(Collected data entries)
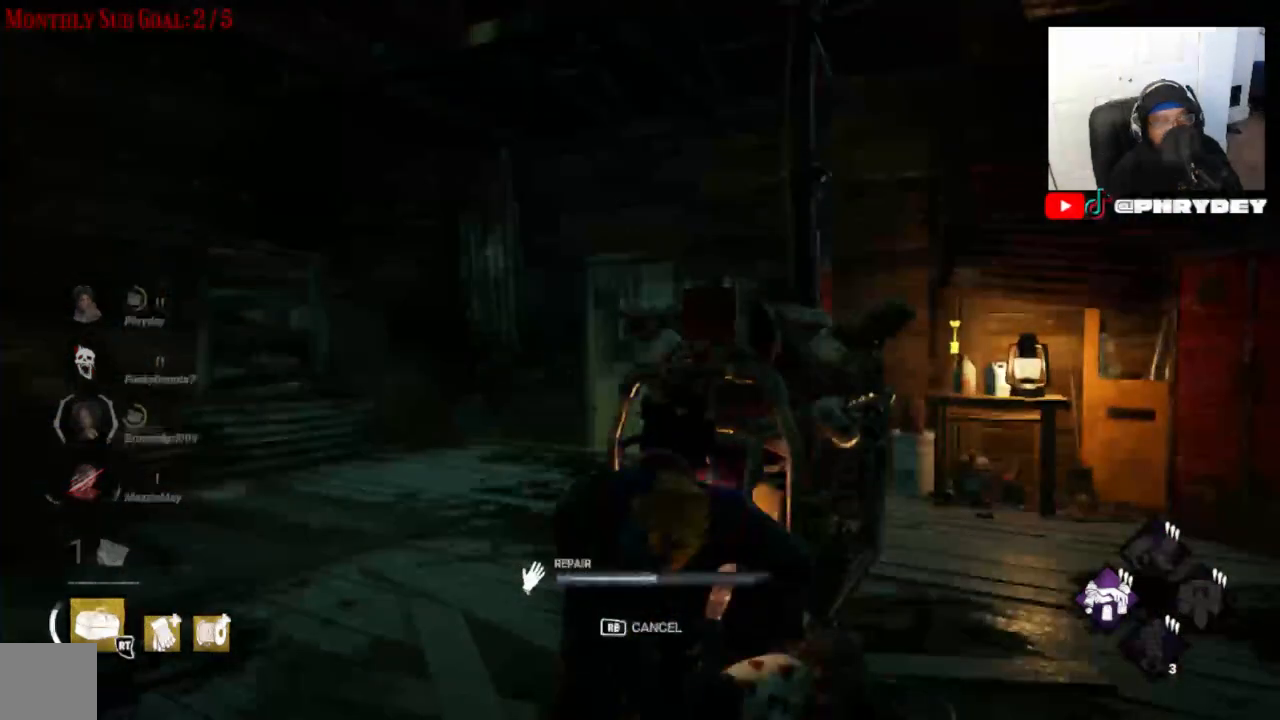
{"buttons": [], "left_stick": "center", "right_stick": "right", "events": [[34, "right_stick", "center"], [501, "right_stick", "right"]]}
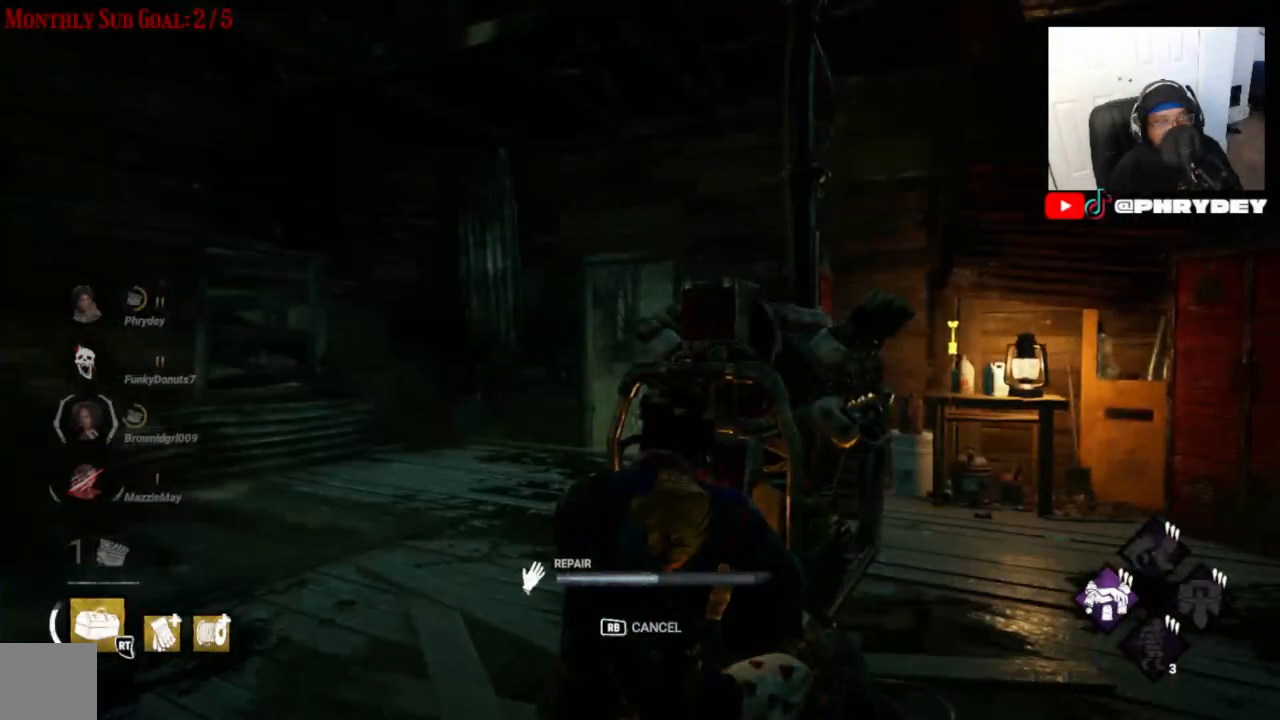
{"buttons": [], "left_stick": "center", "right_stick": "center", "events": [[433, "right_stick", "center"]]}
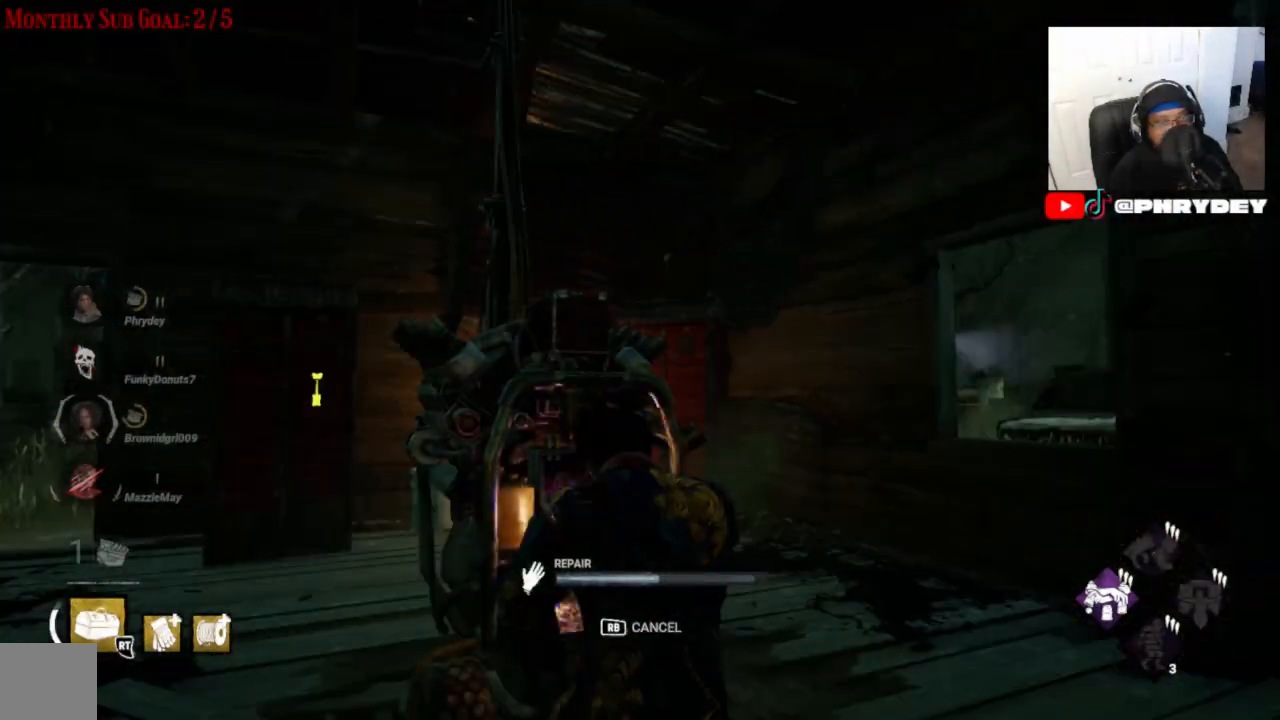
{"buttons": [], "left_stick": "center", "right_stick": "left", "events": [[434, "right_stick", "left"]]}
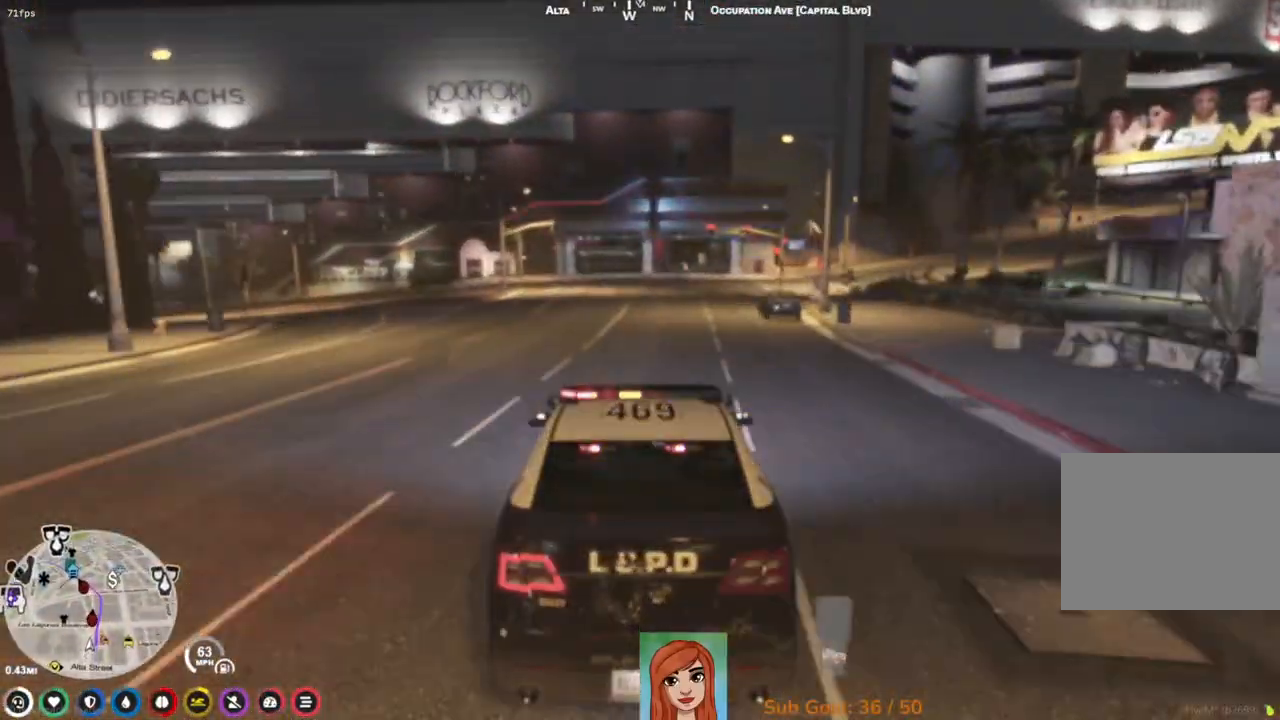
Gameplay with keyboard; each line is a JSON object with the keys held at the frame after it. "events" lists presses ("down") and releases ("up") of "a", "ctrl", "d", "e", "q", "s", "shift", "space" and "w" between this image and that frame as [ms after this image, input, new state], when the widget could be followed in between. No other keys are recorded. Mouse input is not recorded.
{"keys": ["w"], "events": []}
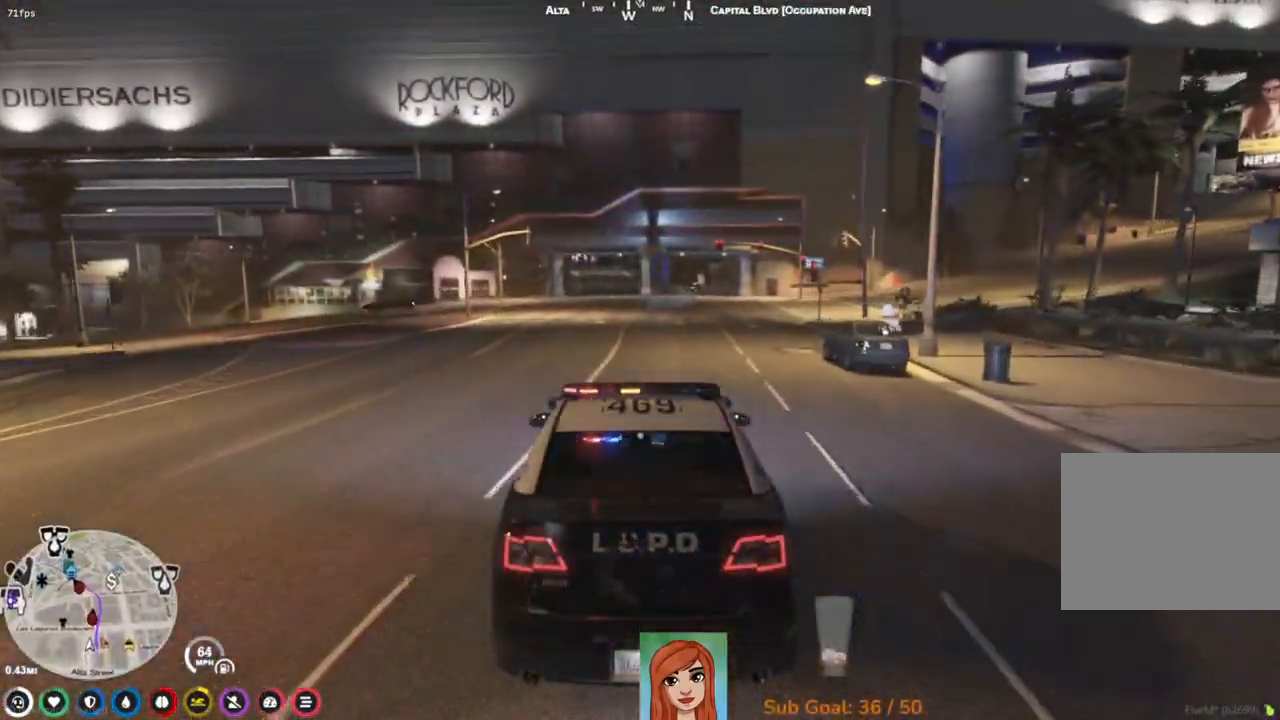
{"keys": ["w"], "events": [[250, "d", "down"], [350, "d", "up"]]}
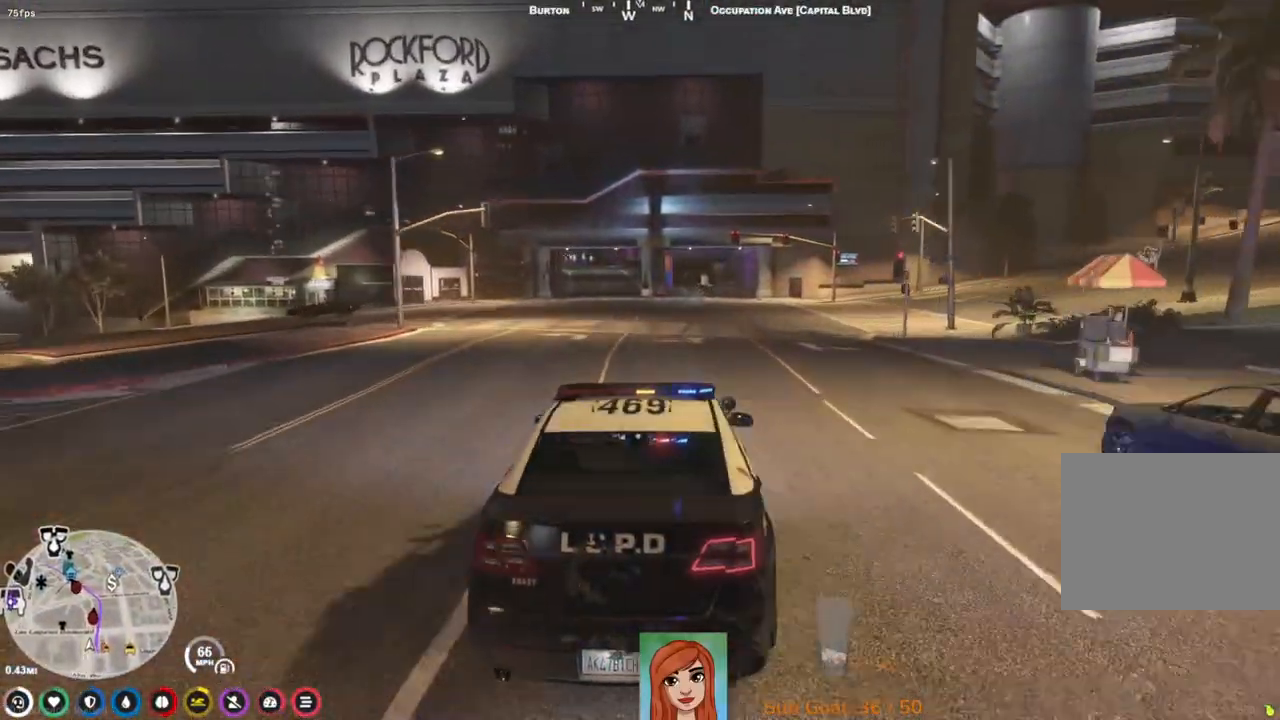
{"keys": ["w"], "events": []}
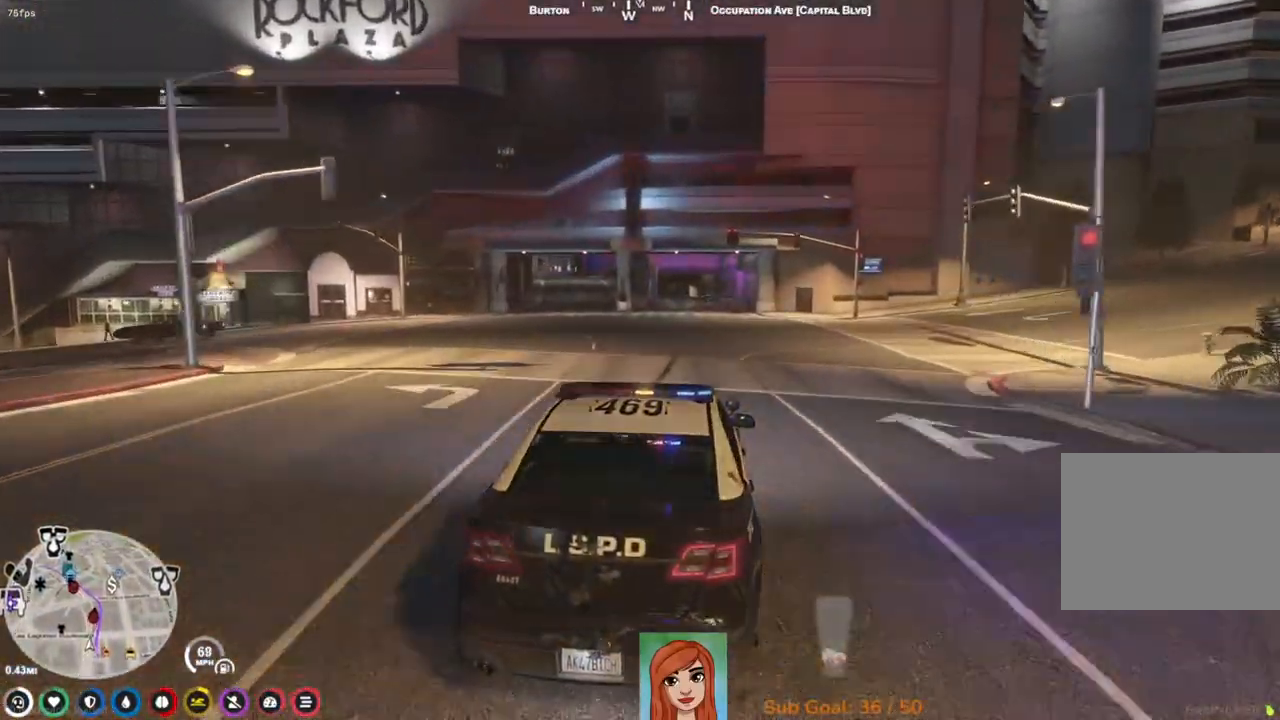
{"keys": ["w"], "events": []}
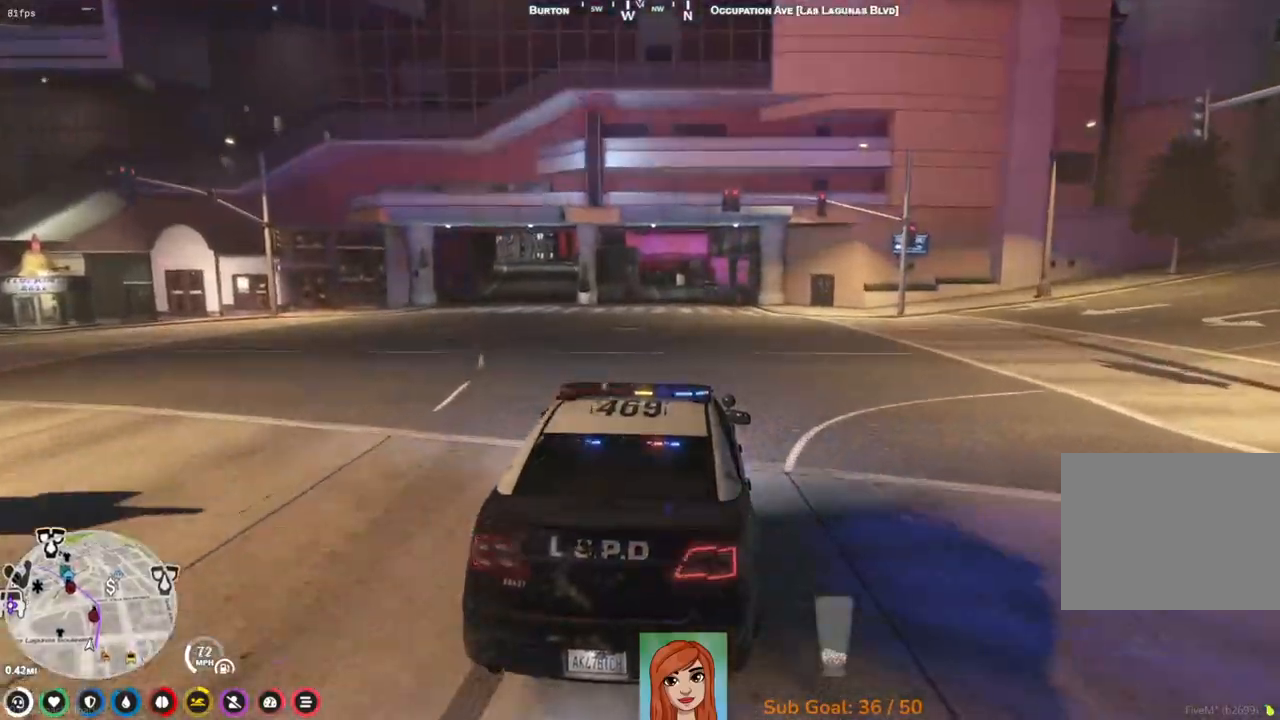
{"keys": ["w"], "events": []}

◆ Work to be completed ◆
Write out the data precisely as given, excluding the pictures.

◆ Response to the task ◆
{"buttons": [], "left_stick": "center", "right_stick": "right", "events": [[34, "right_stick", "center"], [501, "right_stick", "right"]]}
{"buttons": [], "left_stick": "center", "right_stick": "center", "events": [[433, "right_stick", "center"]]}
{"buttons": [], "left_stick": "center", "right_stick": "left", "events": [[434, "right_stick", "left"]]}
Gameplay with keyboard; each line is a JSON object with the keys held at the frame after it. "events" lists presses ("down") and releases ("up") of "a", "ctrl", "d", "e", "q", "s", "shift", "space" and "w" between this image and that frame as [ms after this image, input, new state], when the widget could be followed in between. No other keys are recorded. Mouse input is not recorded.
{"keys": ["w"], "events": []}
{"keys": ["w"], "events": [[250, "d", "down"], [350, "d", "up"]]}
{"keys": ["w"], "events": []}
{"keys": ["w"], "events": []}
{"keys": ["w"], "events": []}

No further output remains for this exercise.